By the way, this last graph actually complicates the conclusions from the prior graphs even more. Remember, Boomers seemed to find faith again in large numbers in the last two years of the CES. If that were the case then why did Boomer attendance not change in any demonstrable way during that same period? We should theoretically see a jump in weekly attendance but it’s not there in the data.
That’s why this kind of work is maddening. There isn’t a clear narrative that emerges from this data. I’ve written recently about the two most prominent methods for survey collection recently: panels and probability-based surveys. The CES uses the former approach, while the GSS has employed the latter design for decades. That could be one explanation for the divergence. It’s just hard to know what’s the “right” answer here.
What both these instruments point to, though, is that the overall trajectory of American religion has changed over time. After decades of a consistent increase, that secularization era is over. The rise has turned into a plateau. Have the nones reversed? Yes, it seems like they have. But why has that happened? I just can’t put my finger on it.
And it’s driving me crazy.
Code for this post can be found here.
Ryan P. Burge is a professor of practice at the Danforth Center on Religion and Politics at Washington University.










"Guys, this is why this job is hard!" But you do such a great job! I and many others appreciate your efforts to untie the knots of data.
Great post. In regards to the "spiritual reversal" perhaps we are seeing the Spirit at work.
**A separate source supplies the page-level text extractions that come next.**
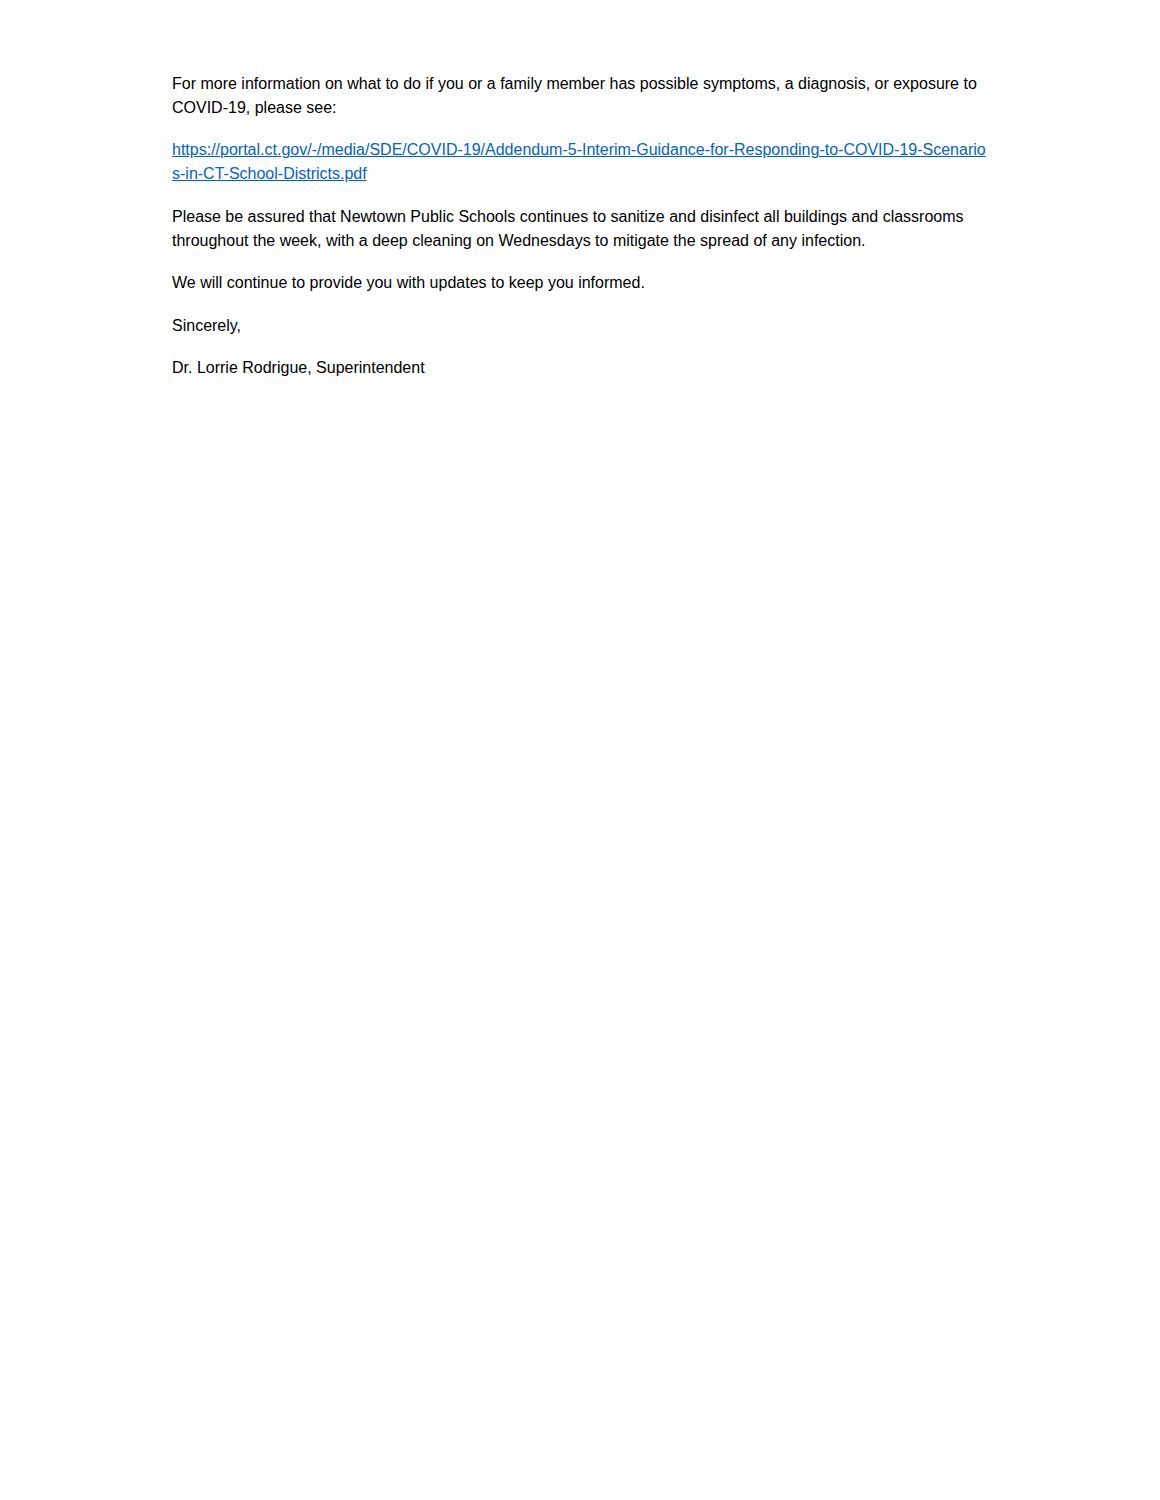For more information on what to do if you or a family member has possible symptoms, a diagnosis, or exposure to COVID-19, please see:
https://portal.ct.gov/-/media/SDE/COVID-19/Addendum-5-Interim-Guidance-for-Responding-to-COVID-19-Scenarios-in-CT-School-Districts.pdf
Please be assured that Newtown Public Schools continues to sanitize and disinfect all buildings and classrooms throughout the week, with a deep cleaning on Wednesdays to mitigate the spread of any infection.
We will continue to provide you with updates to keep you informed.
Sincerely,
Dr. Lorrie Rodrigue, Superintendent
It may be very practical, since the older folks are the ones claiming a little more affiliation. One of the most alluring benefits of membership in my synagogue, where everyone except our Rabbi has Medicare benefits, is a perk introduced a generation or two ago. Every member has entitlement to a burial plot in the congregational cemetery. As our membership swooned from 350 to 105 families in my time there, most of the departures were young adults who defected or disaffiliated, and older members who claimed their piece of eternity. Even those who retired to Florida maintain a nominal membership to keep that benefit, which continues into widowhood irrespective of membership if the spouse is already buried there.
Perhaps the older participants in the GSS and in the CES have had to bury a mate or had to consider their own final plans as chronic life-shortening conditions appear. The Silent Generation has Veterans who get free burial. We boomers have much less of that entitlement. The church or synagogue offers something very valuable to them which commercial sources find hard to duplicate. No additional attendance required.